Ob als Sportler oder Unternehmer: «Ohne Fleiss kein Preis»

23. April 2018 autoenergiecheck.ch – Es reicht nicht, dem olympischen Gedanken folgend nur an einem Wettbewerb oder eben beim AutoEnergieCheck (AEC) dabei zu sein. Wenn man sich entscheidet, den AEC in seine Dienstleistungen aufzunehmen, soll er auch aktiv angeboten werden. Dadurch wird der Garagist als kompetenter Partner wahrgenommen, zieht AEC-Botschafter Dario Cologna eine Parallele zu seinem Metier.

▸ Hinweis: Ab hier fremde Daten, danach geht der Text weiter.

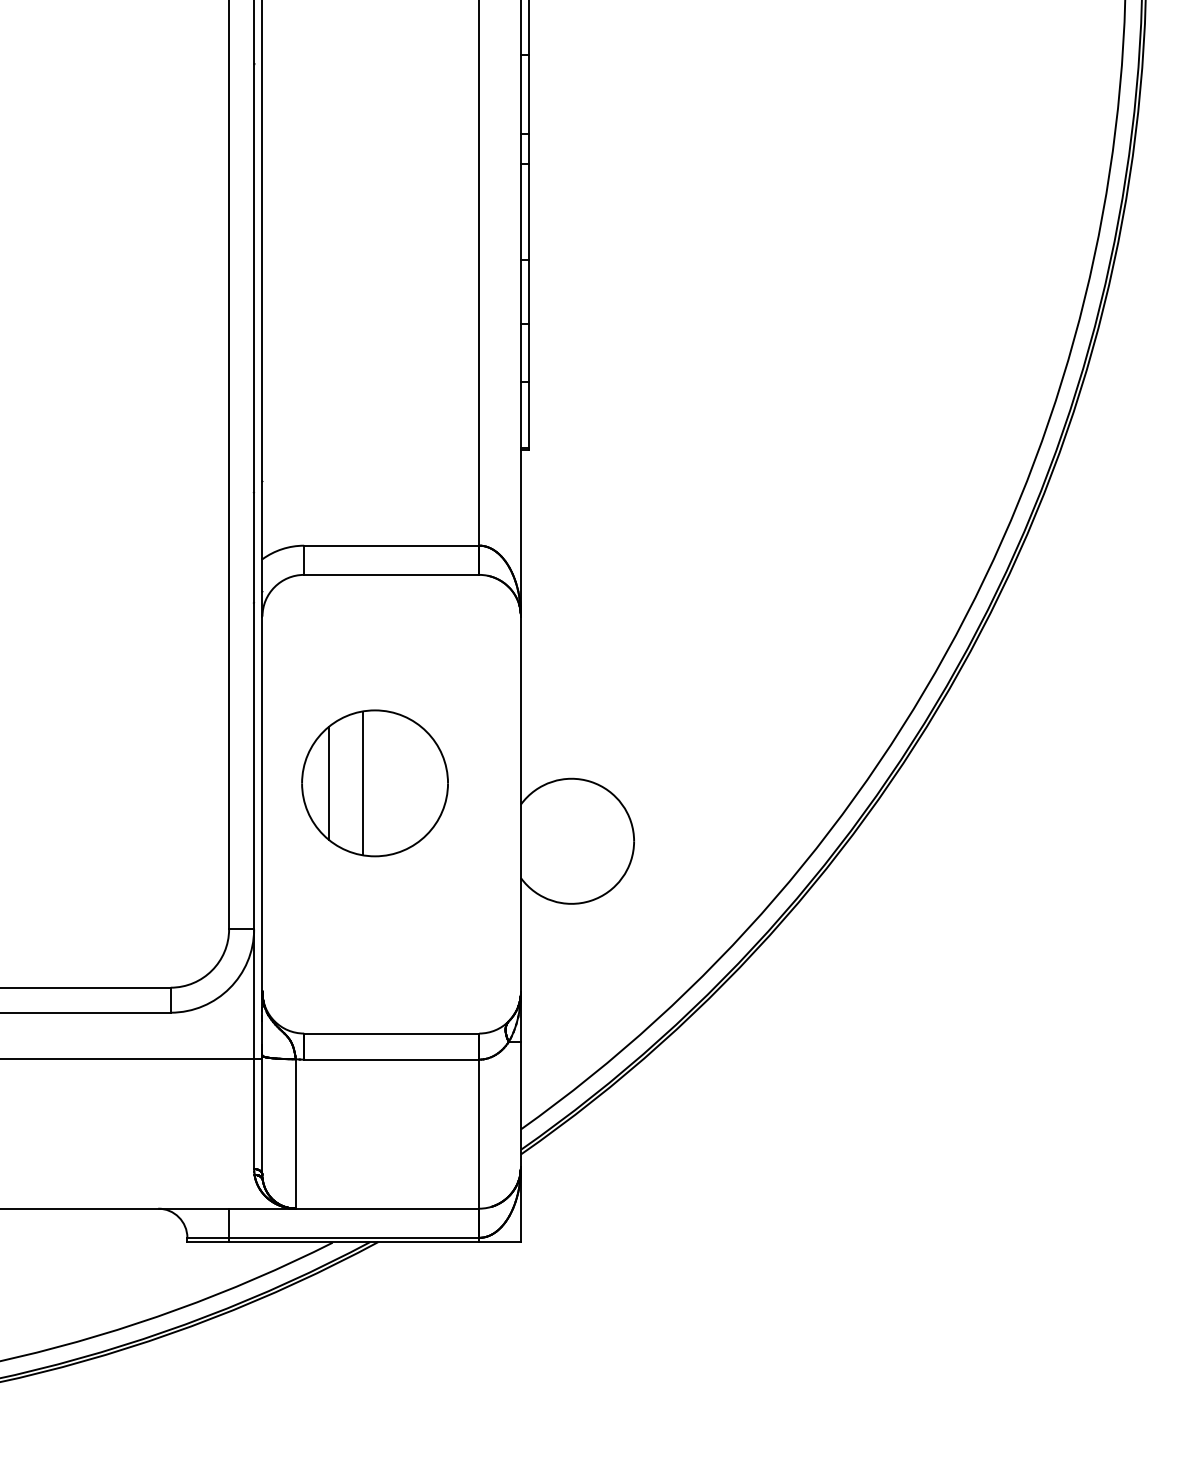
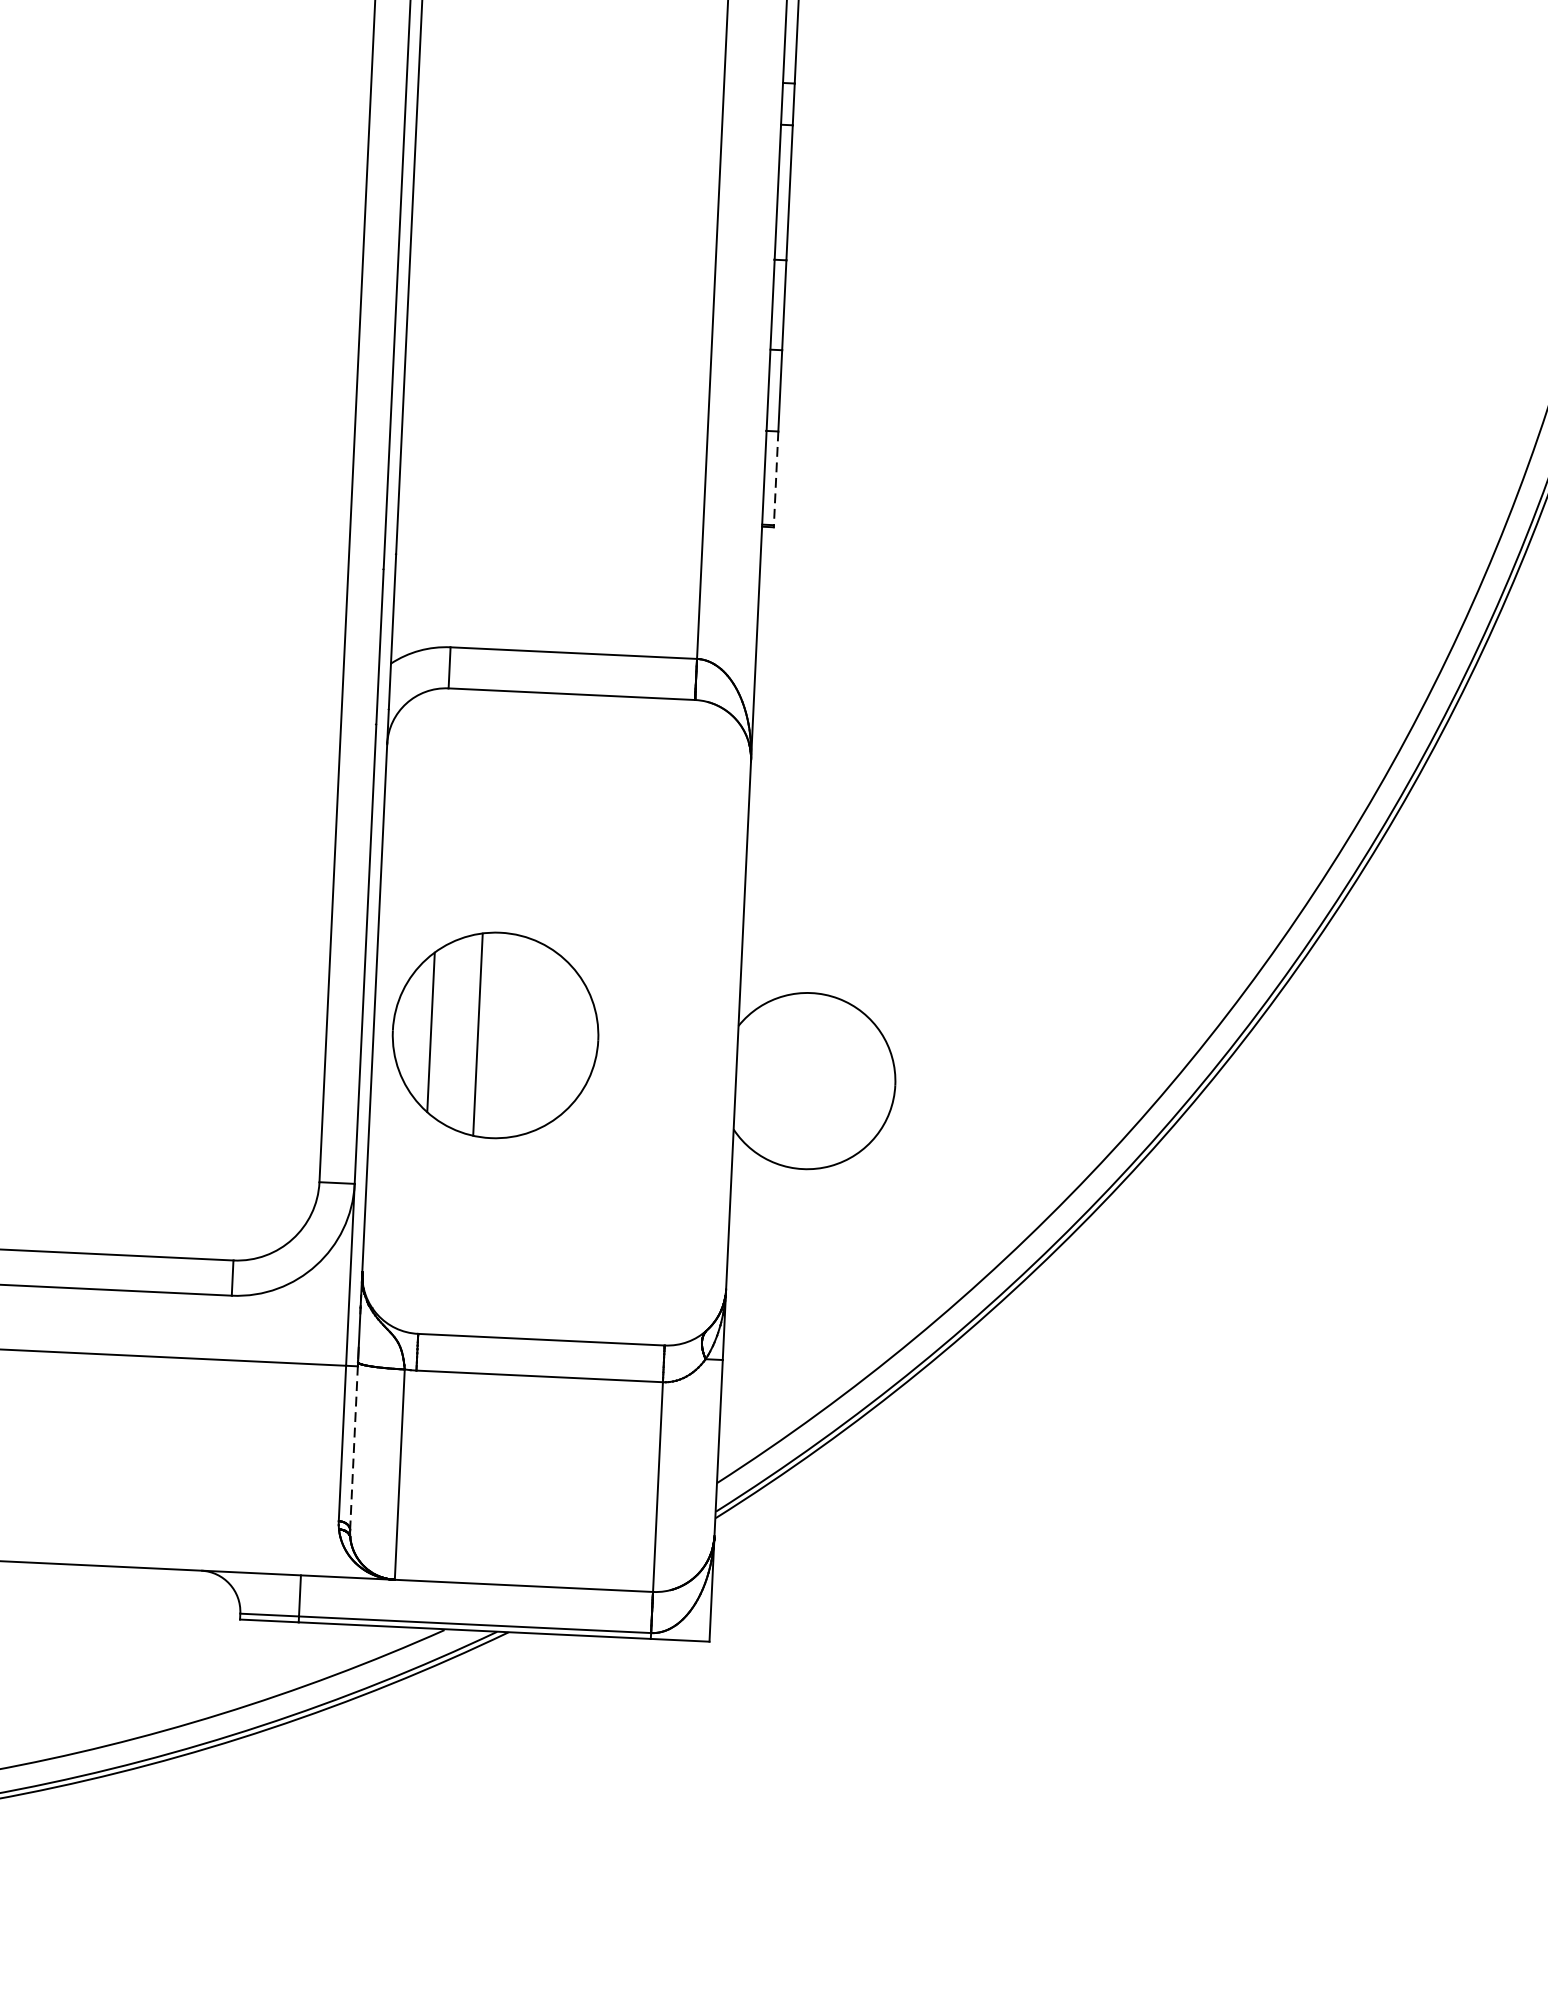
line: (529, 415) -> (776, 479), solid -> dashed
part: (374, 783) -> (494, 1035), moved
line: (262, 1115) -> (354, 1446), solid -> dashed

Gold in PyeongChang über 15 Kilometer Freistil: Dario Cologna, Sie haben der nun zuneige gehenden Langlaufsaison mit Ihrer vierten olympischen Goldmedaille die Krone aufgesetzt. Zeit, sich zurückzulehnen und mit Ihrem Audi in die Ferien zu fahren?

Dario Cologna: Im April gönne ich mir zunächst einmal zwei Wochen Strandferien in Thailand. Aber wenn ich, so wie jetzt, direkt nach der Saison zu Hause in Davos bin, trainiere ich gleichwohl. Dabei bin ich froh um mein Auto, um mein Equipment bequem transportieren zu können. Im Sinne des AEC achte ich natürlich darauf, dass ich unnötigen Ballast auslade.
 
Welchen saisonalen Tipp haben Sie als AEC-Botschafter noch in petto?
Die Frühlingsferien stehen vor der Tür. Es zahlt sich aus, sich vor der Fahrt in die Ferien über die Reifendruckoptimierung schlauzumachen und so Sprit und auch Geld zu sparen. Der Pneuwechseltermin ist eine gute Gelegenheit und die AGVS-Garagisten sind dafür die richtigen Ansprechpartner.
 
Dieser Tage biegt auch die AEC-Winterkampagne 2017/2018 in den Zieleinlauf ein. Sie schlüpften für die Promotionsvideos in verschiedene Rollen – vom Tankwart bis zum Lockvogel und Garagenkunden.
Spannend war es, beide Seiten zu sehen! Zum einen war ich selbst in der Rolle des Garagenkunden, der über die Vorteile und Energiesparmöglichkeiten des AEC informiert wurde. Zum anderen war ich als Tankwart verkleidet in der Rolle des AGVS-Garagisten, der auf seine Kunden zugeht und ihnen mit dem AEC ein Serviceplus schmackhaft macht. Die Tankstellennutzer waren offen für die Dienstleistung. Wichtig scheint mir, dass man aktiv die Chancen dieses Serviceplus ins Gespräch bringt.
 
Sowohl als Sportler als auch als AEC-Botschafter nehmen Sie eine Vorbildfunktion ein. Was können Garagisten tun, um gegenüber Kunden souverän und sympathisch rüberzukommen?
Ob im Sport oder im Beruf: Ohne Fleiss kein Preis. Man kann nur mit Durchhaltewillen und der Motivation, immer besser zu werden, vorankommen und künftige Herausforderungen meistern. Ist diese Ambition gegeben, lebt man für seine Passion und wirkt authentisch. Ich glaube, man kann jede Hürde nehmen, wenn man bodenständig bleibt, sich seine Möglichkeiten bewusst macht und bereit ist, neue, nicht immer einfache Wege zu gehen.
 
Eine weitere Parallele zwischen Sport und Autobranche liegt in der zentralen Bedeutung der Nachwuchsarbeit. Wie können junge Leute motiviert werden?
Ob von den ersten Gehversuchen auf Langlaufski bis zu Olympia oder vom Automobil-Fachmann-Lernenden bis zum Automobilingenieur: Entscheidend ist die Begeisterung für das, was man tut. Langlauf oder das Automobil packt einem – und dann ist man auch bereit, dafür Zeit zu investieren, um weiterzukommen. Deshalb sollte die Faszination der Berufe – oder des Sports – in den Vordergrund gerückt werden. Das ist das beste Argument, Nachwuchs zu gewinnen

Ein Blick in die Zukunft: Darf Ihnen die Schweiz an den Olympischen Winterspielen 2022 erneut die Daumen drücken?
Die nächsten Olympischen Spiele sind noch weit weg. Ich kann noch nicht sagen, ob ich dann noch dabei bin. Aber was klar ist: Wenn man so viel erreicht hat, läuft man nicht einfach zum Spass mit.